Berlin, 1912: Sie liebt Gender-Rollenspiele. Er nennt sich „Tiger“. Die
poetische Liaison zwischen Else Lasker-Schüler und Gottfried Benn
gehört zu den wildesten Beziehungen der Literaturgeschichte.
Sie ist 43, er 26. Das Unerhörte ihrer Liebe: Sie gibt zu reden und zu lesen. Kaum sind die beiden zusammen, bedichten sie sich auch gegenseitig – und zwar öffentlich. Ihre Beziehungs-Lyrik erscheint in expressionistischen Zeitschriften wie „Die Aktion“ und „Schaubühne“, über Monate, live zum Mitlesen: Sie gibt ihm einen nickname aus dem „Nibelungenlied“: „Der hehre König Giselheer / Stieß mit seinem Lanzenspeer / Mitten in mein Herz“. – „Ich treibe Tierliebe“, dichtet Benn: „In der ersten Nacht ist alles entschieden. Man fasst mit den Zähnen, wonach man sich sehnt. Hyänen, Tiger, Geier sind mein Wappen.“
„Du, dass wir nicht an einem Ufer landen! / Du machst mir Liebe: blutigelhaft: Ich will von dir.“
Die Blutegel-Metapher passt zu Benn, der als frisch promovierter Militärarzt gerade die dunkle Gedichtsammlung „Morgue“ (benannt nach dem Pariser Leichenschauhaus) veröffentlicht hat. Das krasse Gedicht „Kleine Aster“ ist Teil der Sammlung, die Else Lasker-Schüler als Lyrikern liebte.
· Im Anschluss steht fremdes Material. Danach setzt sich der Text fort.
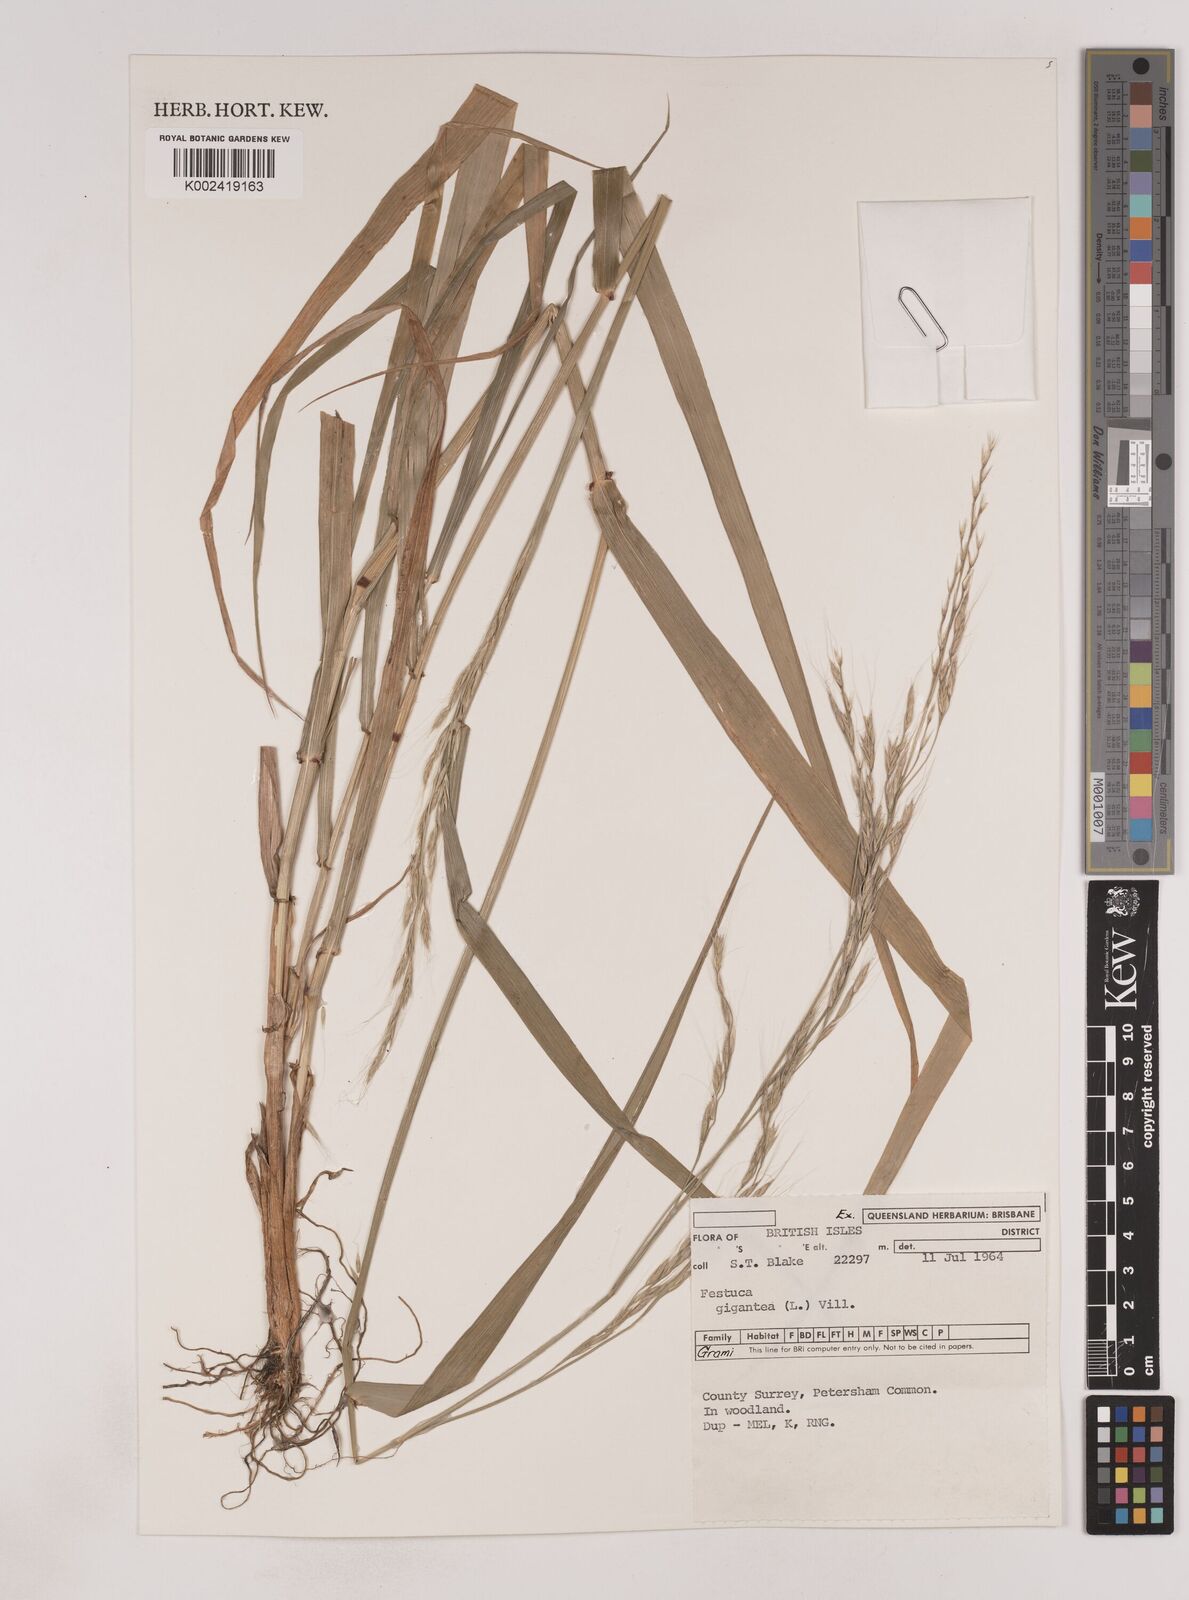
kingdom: Plantae
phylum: Tracheophyta
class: Liliopsida
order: Poales
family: Poaceae
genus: Lolium
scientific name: Lolium giganteum
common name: Giant fescue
War sie von Benn schwanger?
Später trennen sich Giselheers und Jussufs Wege. Benn dient sich, zumindest anfangs, den Nazis an, Lasker-Schüler emigriert 1933 nach Zürich und 1934 nach Jerusalem, wo sie im Januar 1945 stirbt. 1952, genau 40 Jahre nach ihrer Affäre, erinnert der Meister der melancholischen Gedichte öffentlich an seine poetische Lehrmeisterin, nennt sie „die größte Lyrikerin, die Deutschland je hatte“.